McLarens Wiedergeburt: Teamchef Andrea Stella über den Erfolgsweg
Unter der Führung von Andrea Stella ist McLaren zurück an die Spitze der Formel 1 gekehrt - Doch der Italiener sieht sich nicht als Chef, sondern betont Teamgeist
(Motorsport-Total.com) - Als Andrea Stella Anfang 2023 das Kommando bei McLaren übernahm, wirkte der Übergang von Andreas Seidl nach außen fast reibungslos. Doch hinter den Kulissen musste der Italiener schwierige Entscheidungen treffen und eine tiefgreifende technische Umstrukturierung anstoßen.
Nur anderthalb Jahre später ist McLaren vom Mittelfeldteam zum Branchenprimus aufgestiegen: 2024 gewann die Traditionsmannschaft erstmals seit 1998 wieder den Konstrukteurstitel, 2025 ist die Titelverteidigung mit elf Siegen aus 14 Grands Prix so gut wie sicher.

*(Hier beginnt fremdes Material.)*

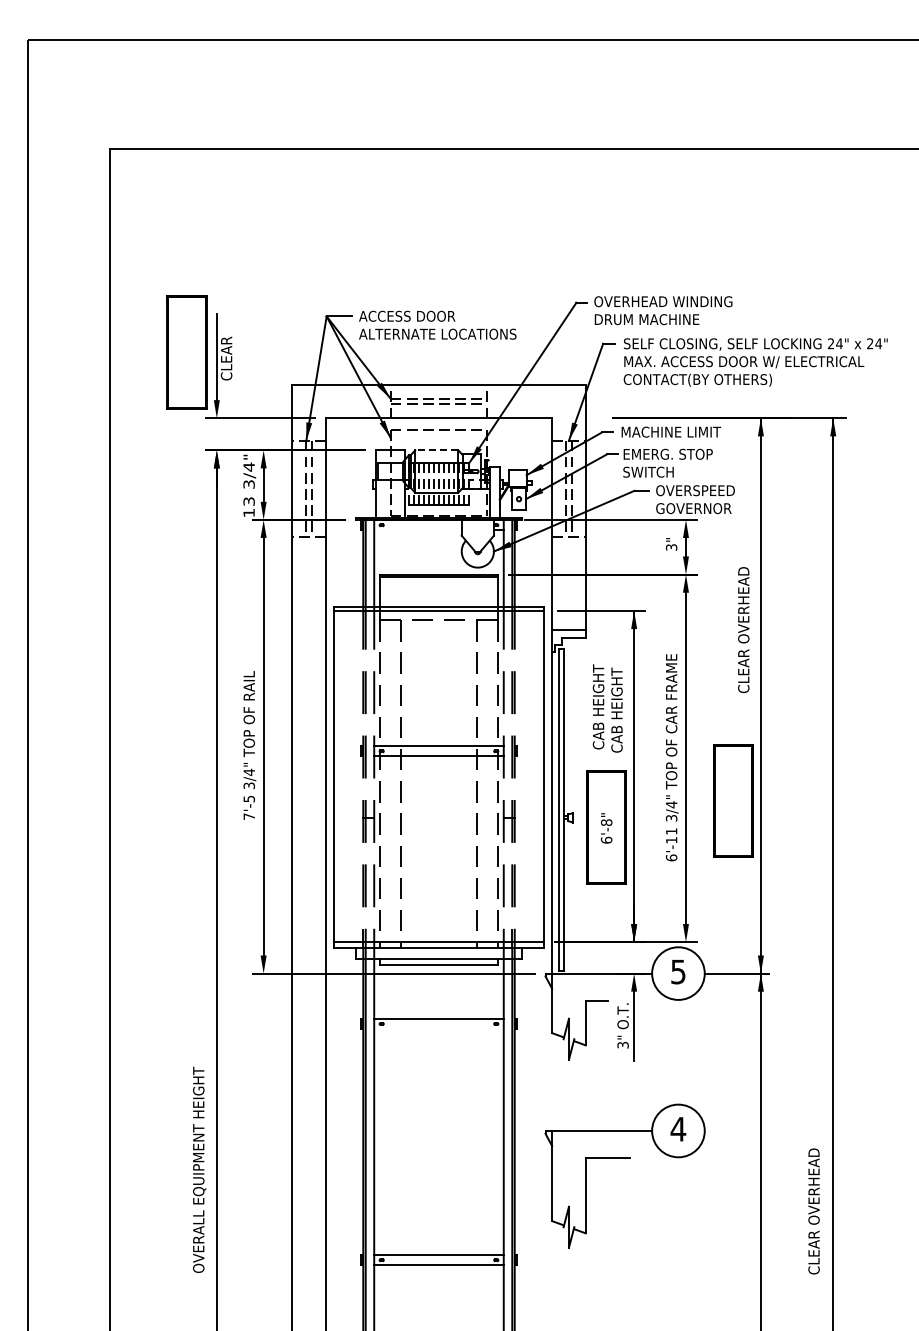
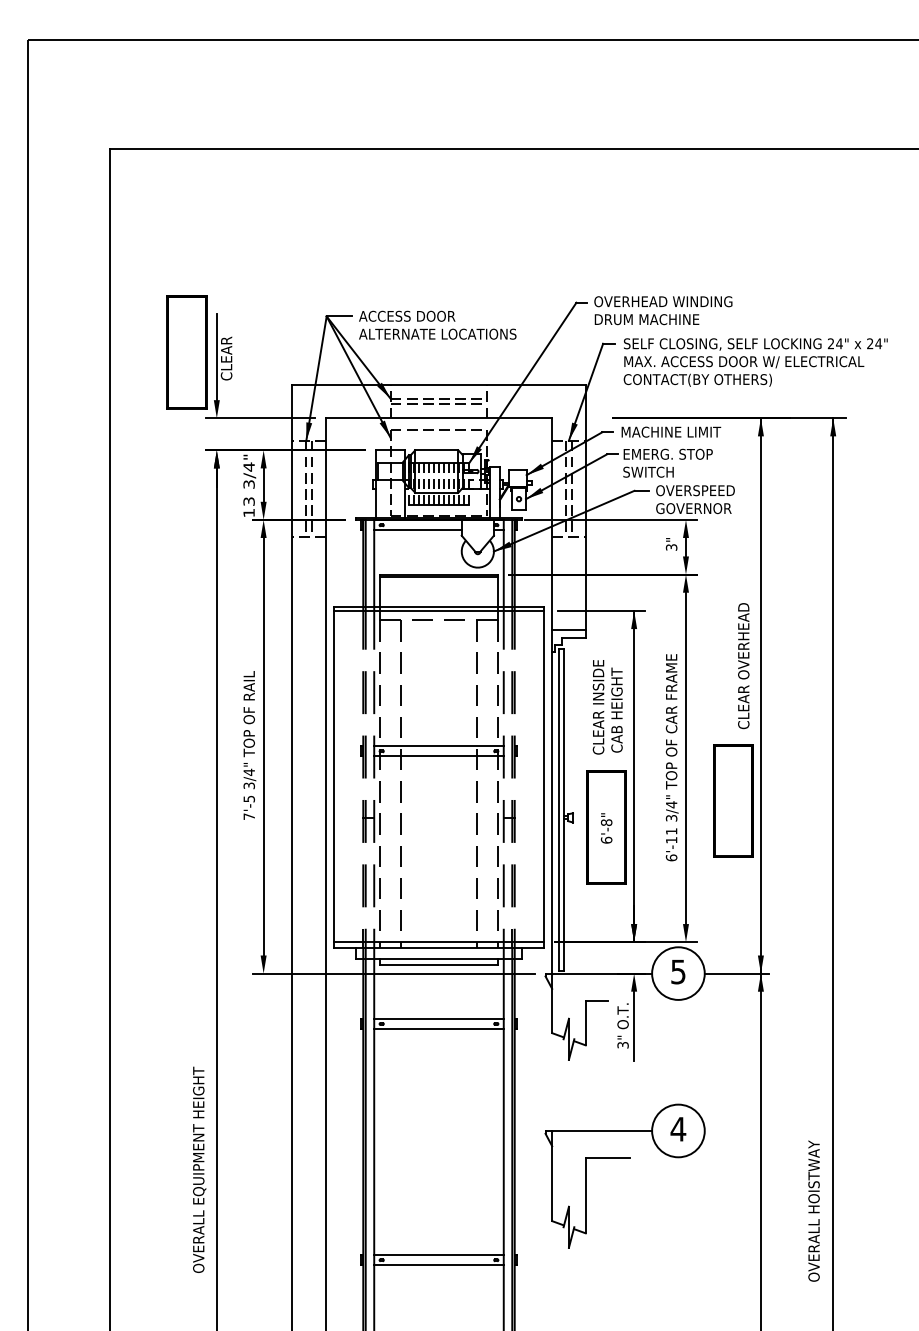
line at (436, 450): dashed -> solid
line at (417, 529): none -> present
text at (743, 630) position: (743, 630) -> (743, 666)
text at (598, 707): CAB HEIGHT -> CLEAR INSIDE
line at (438, 1028): none -> present
text at (813, 1210): CLEAR OVERHEAD -> OVERALL HOISTWAY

Stella selbst tritt trotz dieser Bilanz bescheiden auf. "Zunächst einmal: Ich bin an Bord gekommen, aber ich habe nie allein geführt", sagte er im Gespräch mit Motorsport.com beim Ungarn-GP. "Zak [Brown] und ich arbeiten seit jeher sehr eng zusammen, und wir haben ein Führungsteam geschaffen, das sehr geeint ist."
"In diesem Geschäft machst du nichts allein, selbst bei schwierigen Entscheidungen oder wenn es darum geht, die richtigen Bereiche für Veränderungen zu finden." Der ruhige Stella tritt dabei als perfekter Konterpart zum extrovertierten Amerikaner Brown auf.

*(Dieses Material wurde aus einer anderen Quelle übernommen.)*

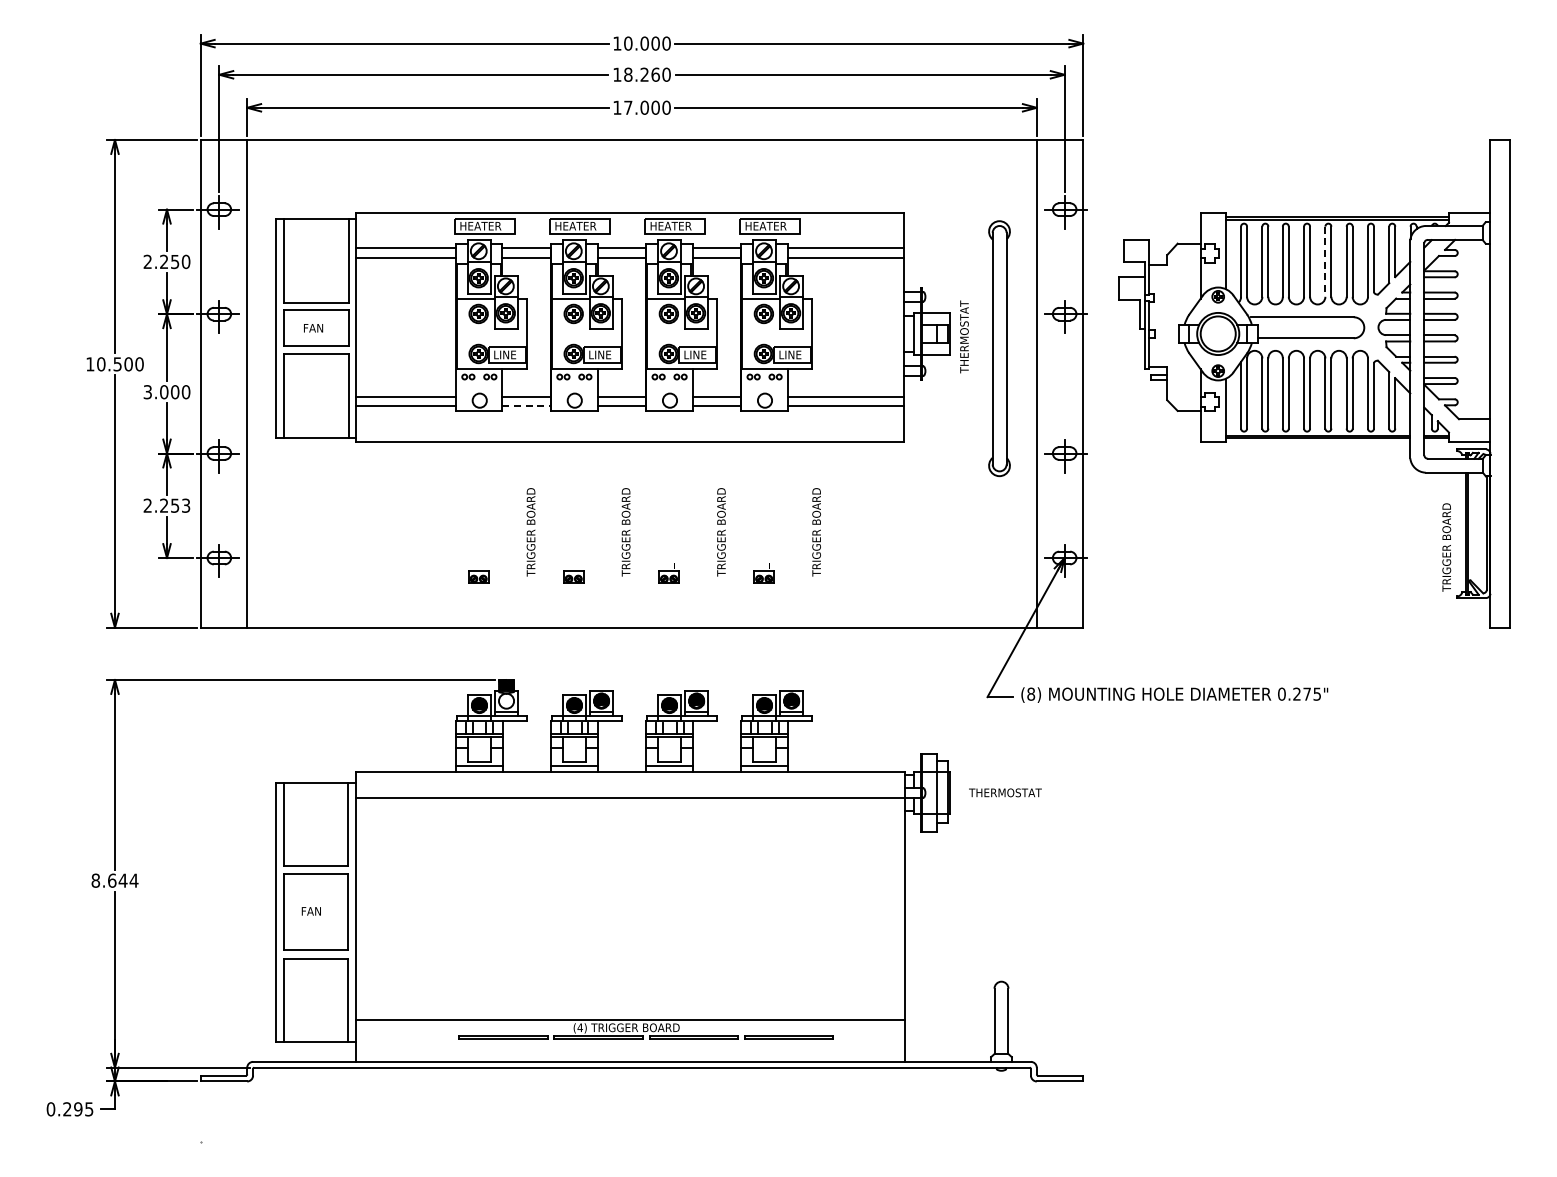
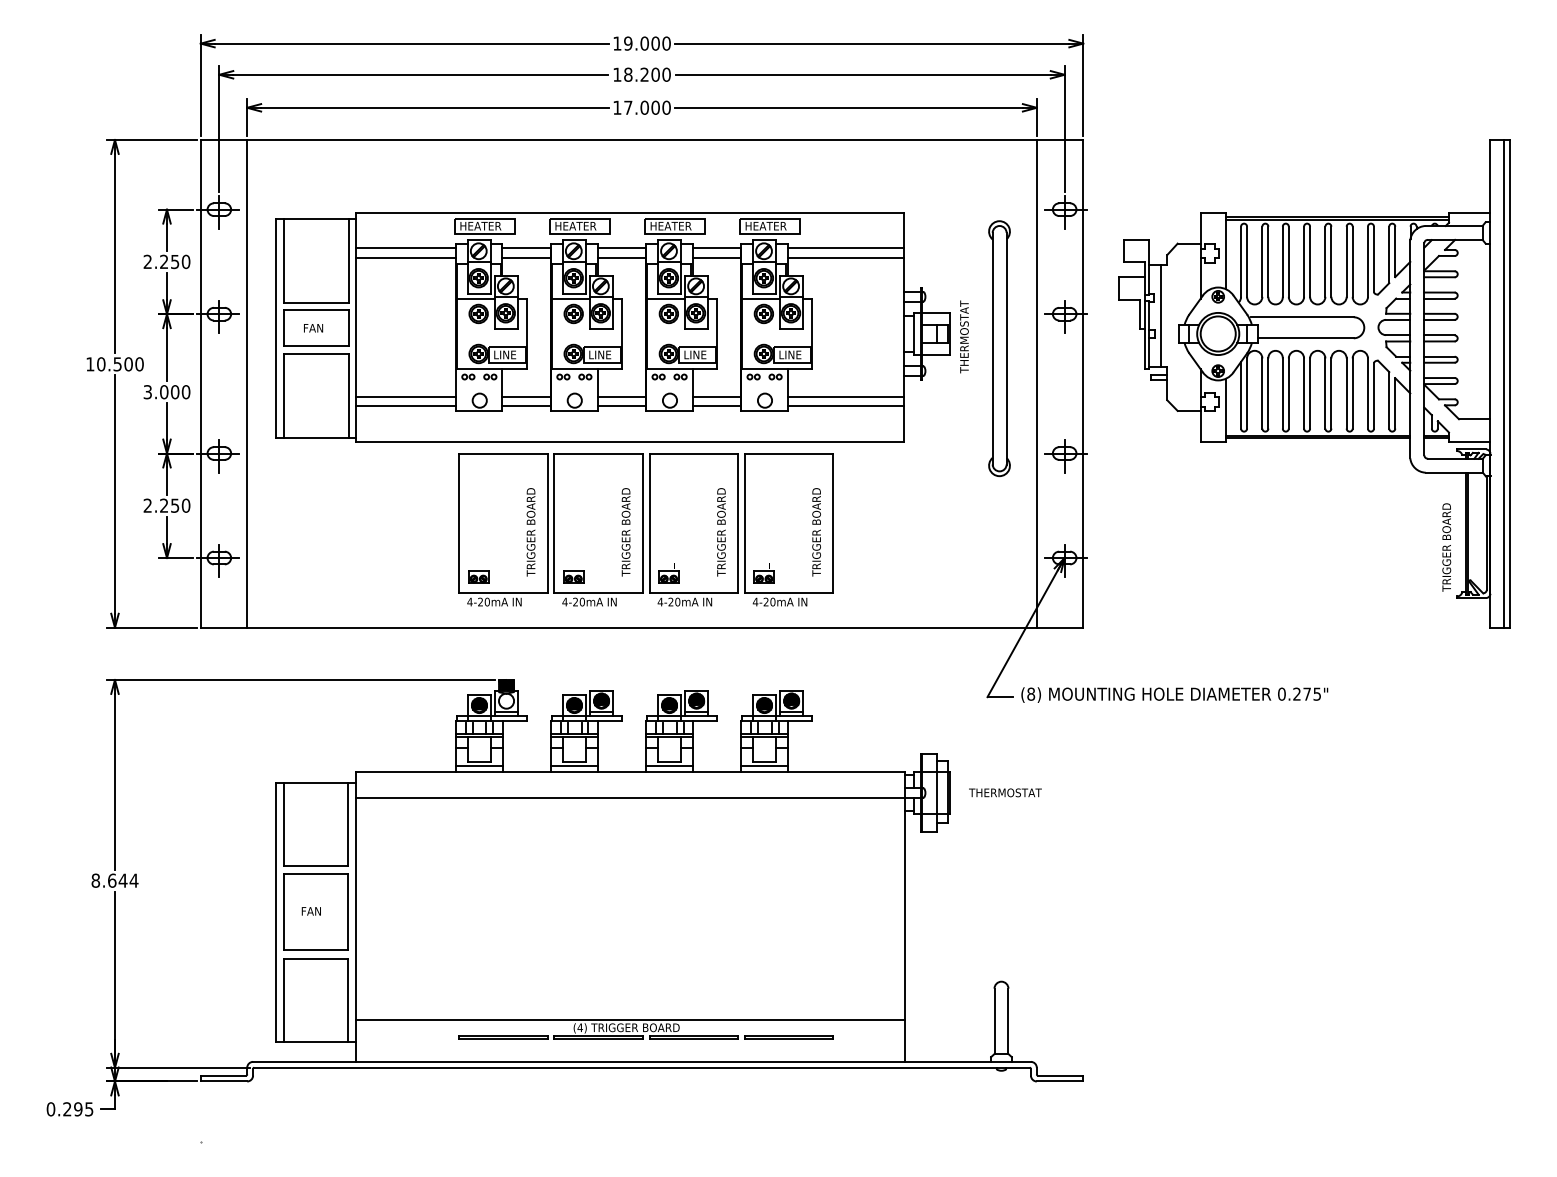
text at (628, 43): 10.000 -> 19.000
text at (655, 74): 18.260 -> 18.200
line at (1325, 262): dashed -> solid
line at (1161, 315): none -> present
line at (1504, 383): none -> present
line at (527, 406): dashed -> solid
text at (185, 505): 2.253 -> 2.250
part at (645, 529): none -> present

Neue Struktur, neue Stärke
Eine seiner ersten Maßnahmen war die Einführung einer dreigeteilten technischen Leitung. Neil Houldey wurde zum technischen Direktor für Engineering, Mark Temple übernahm Performance, Peter Prodromou Aerodynamik. Mit Rob Marshall stieß ein hochkarätiger Neuzugang von Red Bull hinzu, während interne Talente mehr Verantwortung erhielten.
"Der erste Schritt war, das Team zu analysieren: Was ist weltmeistertauglich, was nicht? Und wer sind die Schlüsselpersonen, die ihre Bereiche führen können?", erklärte Stella. "Am Ende haben wir auf ein Modell gesetzt, das auf Zusammenarbeit basiert. Wer keine kollaborativen Eigenschaften hat, sitzt bei uns gar nicht erst am Tisch."
Kritiker hatten zunächst befürchtet, die Entscheidungswege würden unklar. Doch Stella widerspricht: "Entscheidungen ergeben sich normalerweise aus einer kritischen Masse an Informationen, nicht aus einem Diktator, der irgendwann das letzte Wort spricht."
Der Mensch im Mittelpunkt
Trotz seiner Bescheidenheit weiß Stella, was er erreicht hat: die Rückkehr von McLaren an die Spitze. Auf die Frage, was ihn am meisten erfüllt, antwortete er: "Einen Titel nach Woking gebracht zu haben, ist definitiv ein Highlight. Aber noch wichtiger ist, dass die 1000 Menschen hier das Gefühl hatten: Das ist mein Erfolg, das habe ich mir verdient, ich bin mit diesem Team gewachsen."
Stella, der bei Ferrari schon WM-Erfolge feierte, empfindet den Triumph mit McLaren als besonders. "Ich habe viele Meisterschaften gewonnen, aber bei dieser waren alle so glücklich, weil jeder gespürt hat: Das ist unser gemeinsamer Weg. Für mich liegt die größte Zufriedenheit fast mehr in der Reise als im Erreichen des Ziels. Am Ende sind es die menschlichen Beziehungen, die dem, was wir schaffen, wirkliche Bedeutung geben."